Since each mocked fragment is launched in isolation it must be able to function independently, without assuming any other fragments or activities are present. For example, it must not make assumptions about what its parent fragment or parent activity is.
This means that if you need inter-fragment communication you cannot assume another fragment exists, but instead must use decoupled approaches, such as a Dagger injected class.
Note that the same restriction applies for fragments being run in automatic test suites, so all MvRx fragments should follow this.
MvRx inspects the app Dex files to find all MvRx fragments and their declared mock states and arguments. This discovery process is the same as when tests are run on Fragments. This process can take some time, so Fragment and mock information is saved in shared preferences for faster loading on subsequent app starts.
When a Fragment is selected for display the chosen mock state is applied to it (again, using the same technique as in tests).

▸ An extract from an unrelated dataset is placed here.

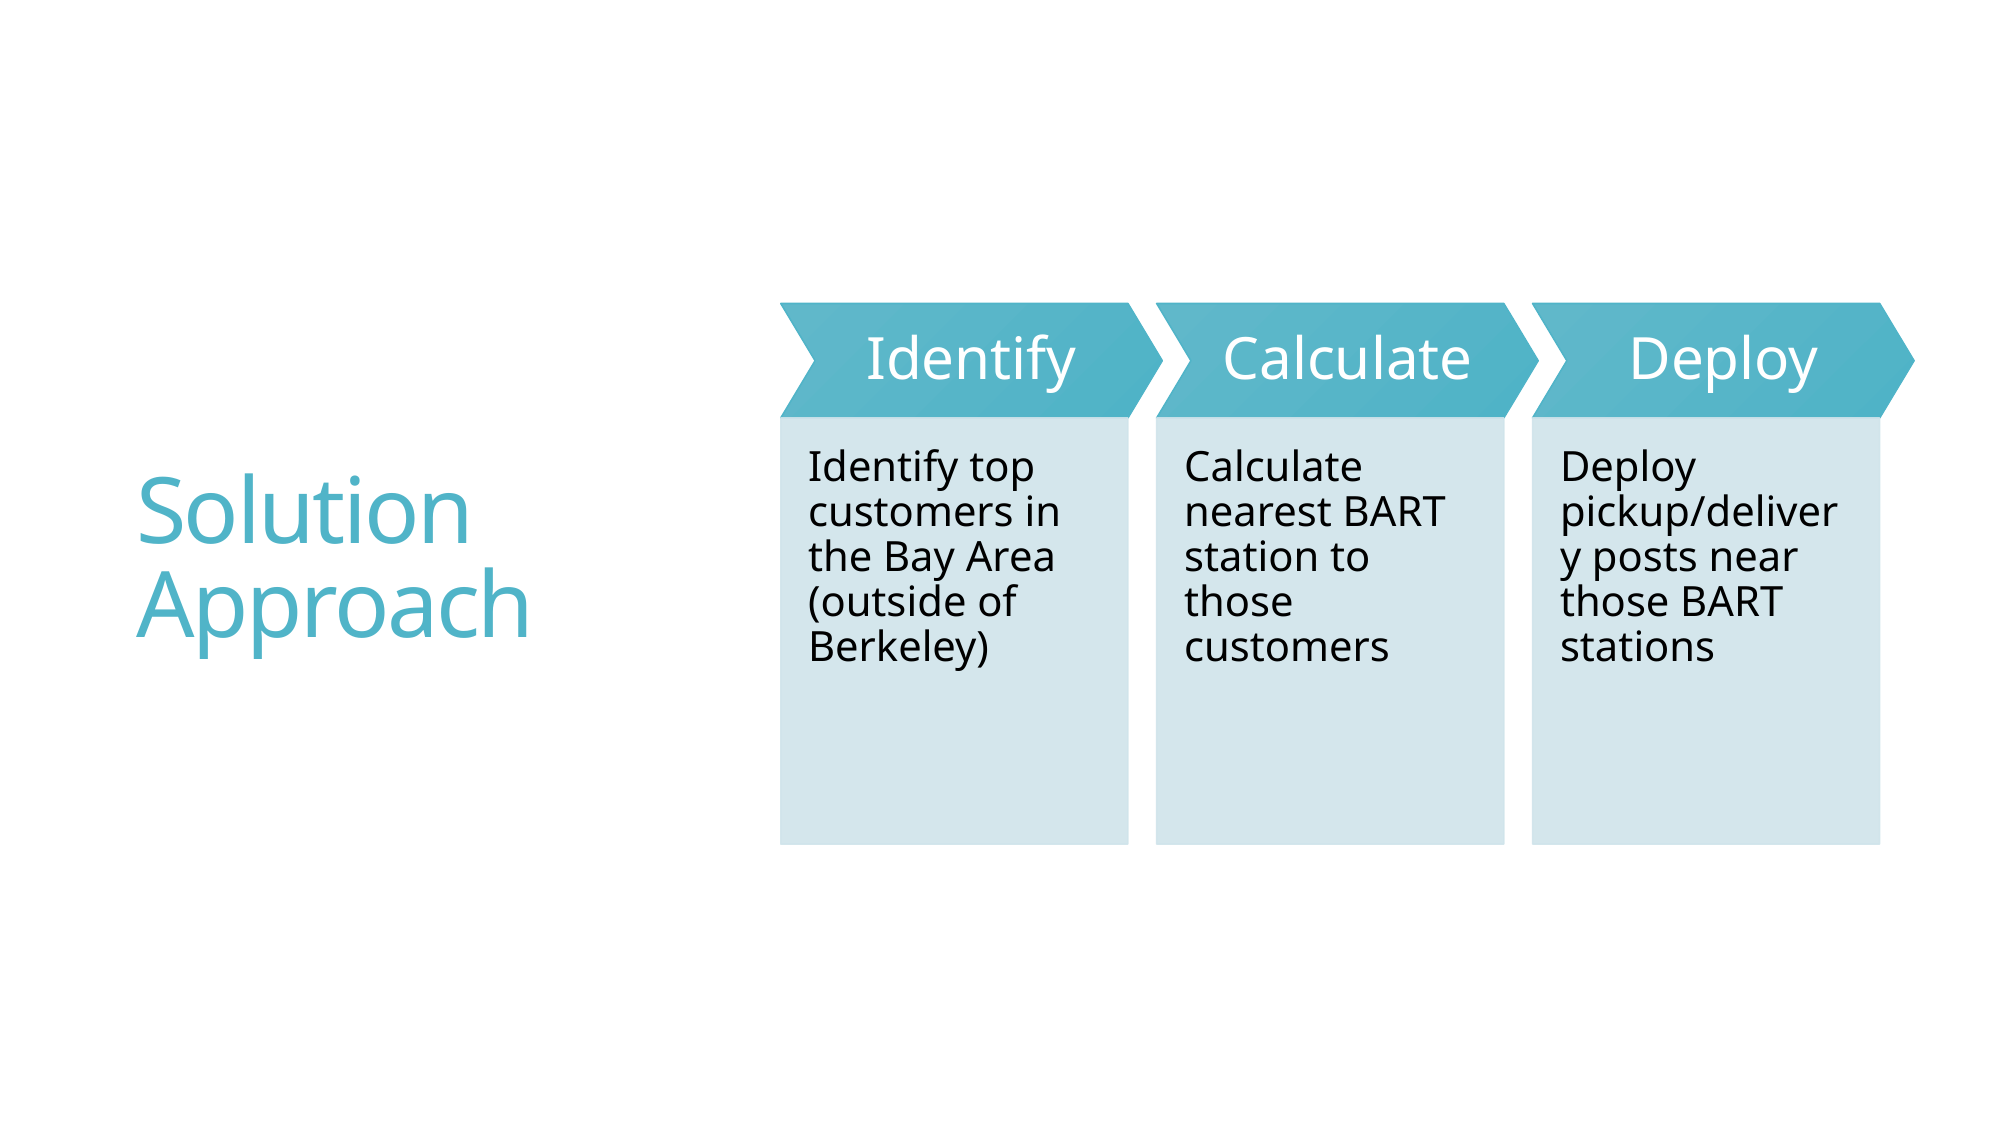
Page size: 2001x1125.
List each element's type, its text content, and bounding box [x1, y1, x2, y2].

title Solution Approach [121, 100, 730, 1025]
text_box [780, 122, 1915, 1025]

This is done via a mocked MvRx State Store which allows us to force a certain state, while blocking external calls to set state. This prevents normal ViewModel or Fragment initialization from overriding the mock state.
If the Fragment uses an existingViewModel
then we override that to instead act like activityViewModel
. This is necessary since we synthetically jumped into the middle of a flow so previous view models won't exist.
Network (or other Async
operations) that are started on fragment initialization are blocked so that they don't override the forced mock state. Once initialization is over the mocked ViewModel state store is switched to a functional store so that the screen can be interacted with like normal, and future state updates due to user interaction are allowed.